__Stored entries__:
----------------

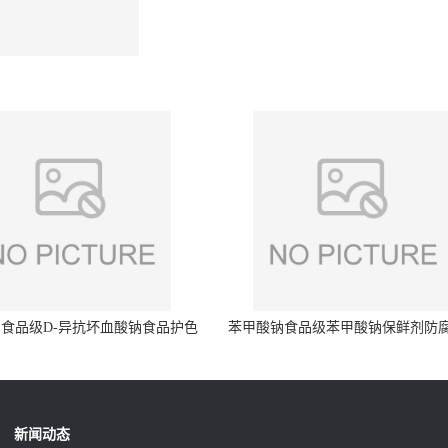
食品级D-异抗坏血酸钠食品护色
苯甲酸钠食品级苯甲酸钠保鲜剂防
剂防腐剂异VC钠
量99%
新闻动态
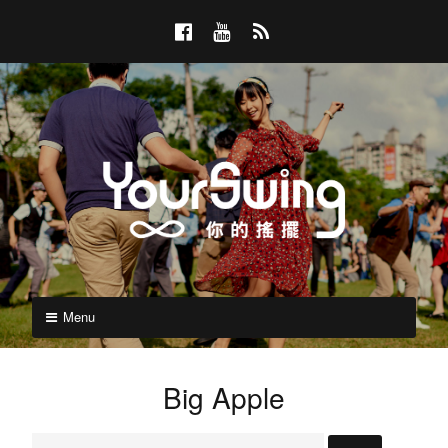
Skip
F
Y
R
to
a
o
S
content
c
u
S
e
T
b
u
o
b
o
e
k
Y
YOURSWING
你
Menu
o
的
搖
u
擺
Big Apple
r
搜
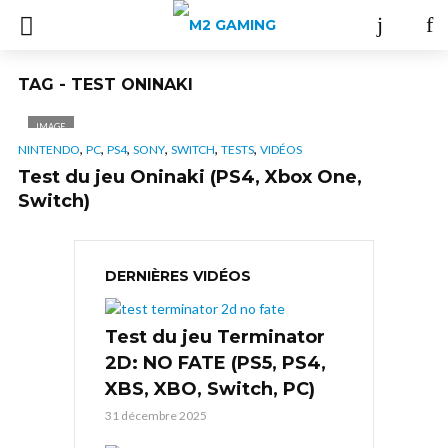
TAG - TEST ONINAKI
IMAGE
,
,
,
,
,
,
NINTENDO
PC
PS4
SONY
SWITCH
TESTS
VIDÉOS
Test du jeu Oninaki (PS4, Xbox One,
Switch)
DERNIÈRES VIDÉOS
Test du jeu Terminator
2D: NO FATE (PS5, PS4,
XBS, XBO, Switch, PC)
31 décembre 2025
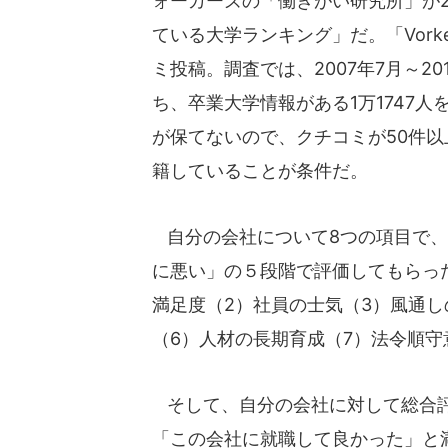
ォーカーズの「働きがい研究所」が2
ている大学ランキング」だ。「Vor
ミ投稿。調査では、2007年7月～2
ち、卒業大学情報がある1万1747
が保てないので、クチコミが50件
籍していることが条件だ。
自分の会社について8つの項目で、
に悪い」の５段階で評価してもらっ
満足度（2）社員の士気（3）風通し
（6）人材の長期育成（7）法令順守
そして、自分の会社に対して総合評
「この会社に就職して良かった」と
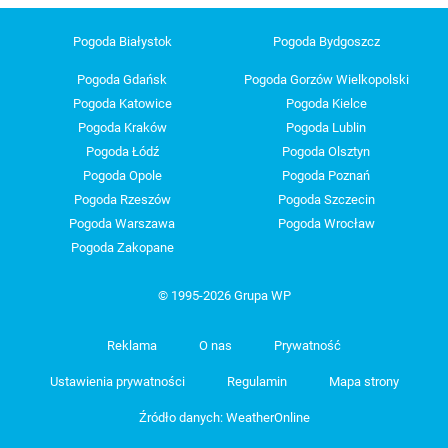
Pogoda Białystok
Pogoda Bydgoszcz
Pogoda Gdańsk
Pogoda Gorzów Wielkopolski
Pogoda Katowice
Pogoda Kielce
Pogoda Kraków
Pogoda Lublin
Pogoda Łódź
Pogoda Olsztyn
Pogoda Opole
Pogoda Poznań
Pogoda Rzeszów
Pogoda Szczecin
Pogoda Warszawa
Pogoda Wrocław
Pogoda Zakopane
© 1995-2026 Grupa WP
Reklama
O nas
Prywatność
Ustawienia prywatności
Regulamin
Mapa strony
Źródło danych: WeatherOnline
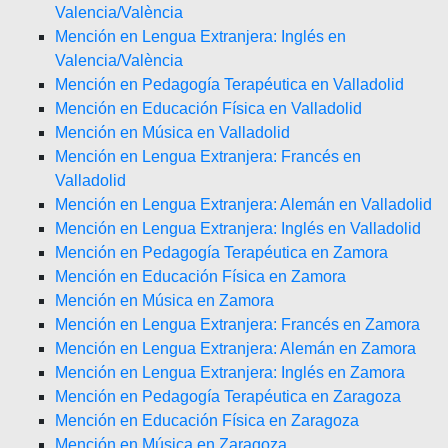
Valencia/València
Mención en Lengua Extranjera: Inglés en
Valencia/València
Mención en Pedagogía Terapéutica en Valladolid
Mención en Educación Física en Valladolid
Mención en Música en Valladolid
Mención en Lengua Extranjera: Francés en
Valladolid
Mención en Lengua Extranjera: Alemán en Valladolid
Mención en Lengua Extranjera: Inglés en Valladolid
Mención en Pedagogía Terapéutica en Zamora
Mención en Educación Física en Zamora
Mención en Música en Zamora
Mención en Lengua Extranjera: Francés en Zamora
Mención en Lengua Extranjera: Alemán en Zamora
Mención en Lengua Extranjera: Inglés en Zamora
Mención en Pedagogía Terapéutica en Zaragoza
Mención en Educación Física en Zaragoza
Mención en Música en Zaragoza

----------------

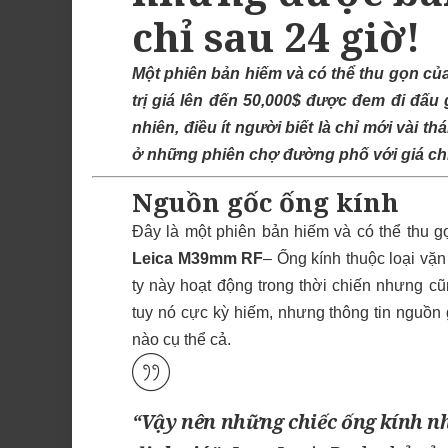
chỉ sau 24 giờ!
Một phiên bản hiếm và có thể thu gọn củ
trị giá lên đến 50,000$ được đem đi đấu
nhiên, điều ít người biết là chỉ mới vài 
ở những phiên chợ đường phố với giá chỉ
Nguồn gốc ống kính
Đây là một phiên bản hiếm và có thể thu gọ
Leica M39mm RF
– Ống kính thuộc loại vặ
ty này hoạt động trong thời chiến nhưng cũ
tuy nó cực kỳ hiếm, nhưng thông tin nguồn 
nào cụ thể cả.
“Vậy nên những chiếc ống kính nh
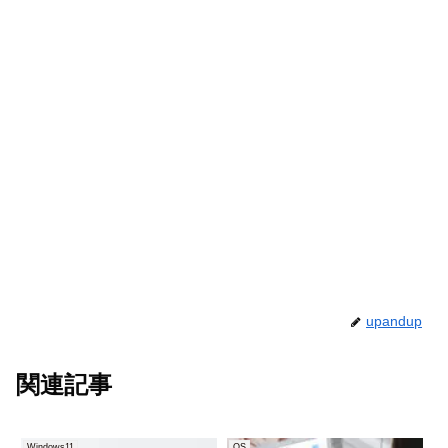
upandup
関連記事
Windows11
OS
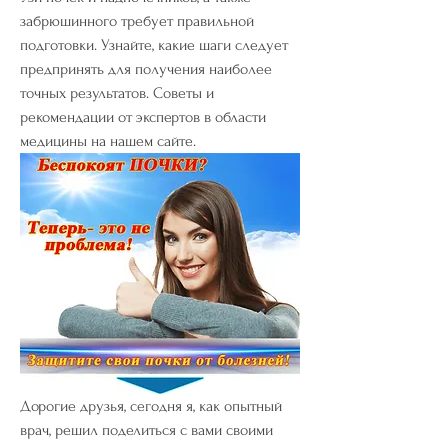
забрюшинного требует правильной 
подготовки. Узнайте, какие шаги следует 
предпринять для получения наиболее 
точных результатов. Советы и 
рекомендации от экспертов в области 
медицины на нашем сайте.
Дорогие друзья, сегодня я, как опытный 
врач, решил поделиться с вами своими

----------------

__ASSIGNMENT__: Reproduce every line from the one containing "Pogoda Białystok" down to the one containing "Źródło danych: WeatherOnline", including both of those lines.

__REPLY TO THE EXERCISE__:
Pogoda Białystok
Pogoda Bydgoszcz
Pogoda Gdańsk
Pogoda Gorzów Wielkopolski
Pogoda Katowice
Pogoda Kielce
Pogoda Kraków
Pogoda Lublin
Pogoda Łódź
Pogoda Olsztyn
Pogoda Opole
Pogoda Poznań
Pogoda Rzeszów
Pogoda Szczecin
Pogoda Warszawa
Pogoda Wrocław
Pogoda Zakopane
© 1995-2026 Grupa WP
Reklama
O nas
Prywatność
Ustawienia prywatności
Regulamin
Mapa strony
Źródło danych: WeatherOnline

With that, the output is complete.